My Vaudeville Man!
nytheatre.com review by Nicole Bournas-Ney
November 16, 2008
Sometimes the whole is simply less than the sum of its parts. This is certainly the case with My Vaudeville Man! While the acting, set design, and costumes are first rate, the show suffers from the serious lack of a unifying vision. This musical, which premiered at last year's New York Musical Theatre Festival (as Mud Donahue and Son), is based on the book Letters from a Hoofer to His Ma, and the show consists entirely of correspondence from real-life vaudevillian Jack Donahue to his mother. The show traces Donahue's career from his leaving home against his mother's wishes for his first vaudeville tour to the brink of his Broadway success. On this journey, Donahue's family also struggles with poverty and alcoholism.
Jack Donahue is played with charm and light feet by Shonn Wiley, who is also the co-choreographer of the show. Wiley has earnestness to spare, and in his two big tap numbers, "The Shadow" and "The Tap Drunk," he executes some very fancy footwork, elucidating just why Jack Donahue was something of a vaudeville legend. Jack's classically Irish mother, whom he calls Mud, is portrayed by the very appealing Karen Murphy. Despite having to portray a character that leans considerably towards stereotype, Murphy connects easily with the audience and brings an endearing passion to her performance. The intimate performance space that Murphy and Wiley work in has the perfect feel of a classic, small vaudeville circuit theatre (where much of the action is supposed to be taking place), and David Toser's period costumes are simple but effective—single-handedly evoking the 1910s and 20s.
While the acting and other elements are effective, the script fails to adequately support them. Within this show, there are potentially two or three different, interesting stories that could have been told—an old-fashioned show biz fable about a Broadway dream; a story about a wife unwittingly enabling her husband's alcoholism and how that addiction rips a family apart; and maybe yet even a third story about a comedian/dancer who, in his private life, is sometimes a depressed alcoholic. Unfortunately, the librettist (Jeff Hochhauser) and lyricists (Bob Johnston and Hochhauser) do not really tell any of these stories. What they do is try to tell an upbeat George M! (or Jazz Singer) style show biz fable at the same time as a Eugene O'Neill-like tale about an Irish-American family torn apart by alcoholism. The show ends on the very mixed note of Donahue tapping off into the sunset to eventually drink himself to death at the age of 38. This could work as irony, but here it simply seems like the authors are trying to mitigate the impact of the depressing element at the last minute.
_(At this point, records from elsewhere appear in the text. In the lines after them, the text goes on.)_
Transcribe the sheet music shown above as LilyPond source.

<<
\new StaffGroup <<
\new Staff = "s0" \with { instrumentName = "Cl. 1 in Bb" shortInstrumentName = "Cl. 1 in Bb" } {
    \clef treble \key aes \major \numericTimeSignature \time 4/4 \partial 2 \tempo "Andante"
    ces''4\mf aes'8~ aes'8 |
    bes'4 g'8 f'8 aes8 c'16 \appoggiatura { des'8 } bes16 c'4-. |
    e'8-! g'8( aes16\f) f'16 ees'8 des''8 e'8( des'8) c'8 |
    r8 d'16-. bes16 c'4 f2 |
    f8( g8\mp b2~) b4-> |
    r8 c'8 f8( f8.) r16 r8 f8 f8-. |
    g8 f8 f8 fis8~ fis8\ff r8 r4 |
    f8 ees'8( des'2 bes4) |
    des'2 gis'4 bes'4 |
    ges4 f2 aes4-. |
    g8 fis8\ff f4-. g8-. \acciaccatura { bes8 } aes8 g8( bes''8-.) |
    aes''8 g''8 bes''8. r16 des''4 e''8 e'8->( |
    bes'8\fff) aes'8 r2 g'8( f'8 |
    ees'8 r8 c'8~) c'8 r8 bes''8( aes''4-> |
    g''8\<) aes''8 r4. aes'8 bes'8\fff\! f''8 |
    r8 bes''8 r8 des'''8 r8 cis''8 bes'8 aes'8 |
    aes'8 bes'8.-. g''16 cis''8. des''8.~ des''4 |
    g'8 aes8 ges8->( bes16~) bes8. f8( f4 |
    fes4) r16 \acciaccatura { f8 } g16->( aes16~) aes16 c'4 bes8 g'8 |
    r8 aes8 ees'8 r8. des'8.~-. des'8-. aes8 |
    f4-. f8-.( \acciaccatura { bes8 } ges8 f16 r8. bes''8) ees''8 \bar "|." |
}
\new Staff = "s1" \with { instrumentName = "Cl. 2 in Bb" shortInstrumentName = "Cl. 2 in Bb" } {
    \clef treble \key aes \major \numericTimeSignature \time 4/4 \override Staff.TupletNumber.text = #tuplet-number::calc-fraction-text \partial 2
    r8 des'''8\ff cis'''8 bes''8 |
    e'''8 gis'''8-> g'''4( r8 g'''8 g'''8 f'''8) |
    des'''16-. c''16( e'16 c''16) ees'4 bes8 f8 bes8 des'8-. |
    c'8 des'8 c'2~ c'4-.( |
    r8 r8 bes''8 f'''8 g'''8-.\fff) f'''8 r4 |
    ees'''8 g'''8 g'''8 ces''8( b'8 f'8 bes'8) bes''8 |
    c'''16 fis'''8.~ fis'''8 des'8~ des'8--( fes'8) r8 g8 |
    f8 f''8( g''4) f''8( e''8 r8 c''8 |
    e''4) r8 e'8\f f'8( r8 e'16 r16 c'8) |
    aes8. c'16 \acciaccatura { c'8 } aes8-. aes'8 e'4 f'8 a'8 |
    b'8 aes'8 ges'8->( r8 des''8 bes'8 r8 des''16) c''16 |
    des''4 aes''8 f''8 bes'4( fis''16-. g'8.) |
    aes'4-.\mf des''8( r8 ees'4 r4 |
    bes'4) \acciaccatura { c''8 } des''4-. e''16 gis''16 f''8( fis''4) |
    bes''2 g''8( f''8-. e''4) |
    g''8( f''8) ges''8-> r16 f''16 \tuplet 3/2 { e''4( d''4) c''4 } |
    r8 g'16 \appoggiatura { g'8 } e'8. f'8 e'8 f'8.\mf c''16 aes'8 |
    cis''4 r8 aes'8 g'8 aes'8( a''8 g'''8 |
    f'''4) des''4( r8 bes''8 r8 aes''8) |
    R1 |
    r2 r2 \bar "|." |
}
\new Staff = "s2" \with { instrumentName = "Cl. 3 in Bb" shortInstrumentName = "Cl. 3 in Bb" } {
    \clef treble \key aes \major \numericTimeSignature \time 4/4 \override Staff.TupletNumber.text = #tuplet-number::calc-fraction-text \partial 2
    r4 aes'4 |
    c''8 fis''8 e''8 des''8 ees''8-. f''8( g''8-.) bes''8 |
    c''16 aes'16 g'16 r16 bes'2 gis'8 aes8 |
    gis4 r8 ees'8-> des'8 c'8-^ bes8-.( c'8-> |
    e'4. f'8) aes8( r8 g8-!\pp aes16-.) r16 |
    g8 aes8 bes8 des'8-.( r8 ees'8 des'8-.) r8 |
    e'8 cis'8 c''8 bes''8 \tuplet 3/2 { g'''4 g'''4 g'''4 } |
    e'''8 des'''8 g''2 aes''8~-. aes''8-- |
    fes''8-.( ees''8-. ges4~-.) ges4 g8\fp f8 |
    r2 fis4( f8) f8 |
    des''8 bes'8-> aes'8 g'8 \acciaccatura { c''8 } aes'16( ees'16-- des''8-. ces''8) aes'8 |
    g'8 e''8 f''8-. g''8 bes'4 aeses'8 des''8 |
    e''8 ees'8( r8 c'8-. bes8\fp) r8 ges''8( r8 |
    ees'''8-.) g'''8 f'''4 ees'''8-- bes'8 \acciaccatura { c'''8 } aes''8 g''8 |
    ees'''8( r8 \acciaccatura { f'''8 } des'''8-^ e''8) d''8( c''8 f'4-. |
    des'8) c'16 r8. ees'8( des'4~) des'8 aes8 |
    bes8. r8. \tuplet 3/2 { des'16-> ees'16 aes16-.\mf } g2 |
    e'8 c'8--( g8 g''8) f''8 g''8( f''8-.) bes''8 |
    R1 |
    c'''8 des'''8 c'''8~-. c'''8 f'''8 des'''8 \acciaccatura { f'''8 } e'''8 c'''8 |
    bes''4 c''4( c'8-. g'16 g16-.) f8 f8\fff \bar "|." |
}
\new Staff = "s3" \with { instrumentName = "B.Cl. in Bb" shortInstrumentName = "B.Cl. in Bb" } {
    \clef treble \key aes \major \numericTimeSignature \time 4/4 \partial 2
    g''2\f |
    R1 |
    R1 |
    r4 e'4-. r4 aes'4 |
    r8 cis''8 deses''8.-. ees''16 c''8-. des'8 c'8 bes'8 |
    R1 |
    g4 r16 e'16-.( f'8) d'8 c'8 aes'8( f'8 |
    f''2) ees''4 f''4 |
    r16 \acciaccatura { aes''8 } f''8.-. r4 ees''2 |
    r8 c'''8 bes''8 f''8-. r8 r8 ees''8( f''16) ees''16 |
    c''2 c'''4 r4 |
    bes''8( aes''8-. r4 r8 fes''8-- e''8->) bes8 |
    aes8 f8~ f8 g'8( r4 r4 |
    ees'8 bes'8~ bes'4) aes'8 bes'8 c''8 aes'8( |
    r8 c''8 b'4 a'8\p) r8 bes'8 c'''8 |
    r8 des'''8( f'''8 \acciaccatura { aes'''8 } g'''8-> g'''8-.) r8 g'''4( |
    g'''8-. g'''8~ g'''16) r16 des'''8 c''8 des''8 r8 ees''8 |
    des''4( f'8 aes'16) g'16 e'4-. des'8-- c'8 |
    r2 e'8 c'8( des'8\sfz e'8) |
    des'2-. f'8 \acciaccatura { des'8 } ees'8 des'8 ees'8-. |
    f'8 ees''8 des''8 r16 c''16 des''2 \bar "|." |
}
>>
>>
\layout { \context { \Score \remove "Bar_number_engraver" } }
Simply put, two storytelling vocabularies that really don't go together collide in the musical, and as a result, the audience doesn't know what they are supposed to get out of the work. The audience members around me seemed to have come in expecting a small-scale 42nd Street kind of show and were confused by the darker plot elements, as well as the presence of only two tap numbers in a piece about a famous tap dancer. Unfortunately, despite its charm and the talent of its two leads, in the end, My Vaudeville Man! is a yarn that the audience just simply can't seem to untangle.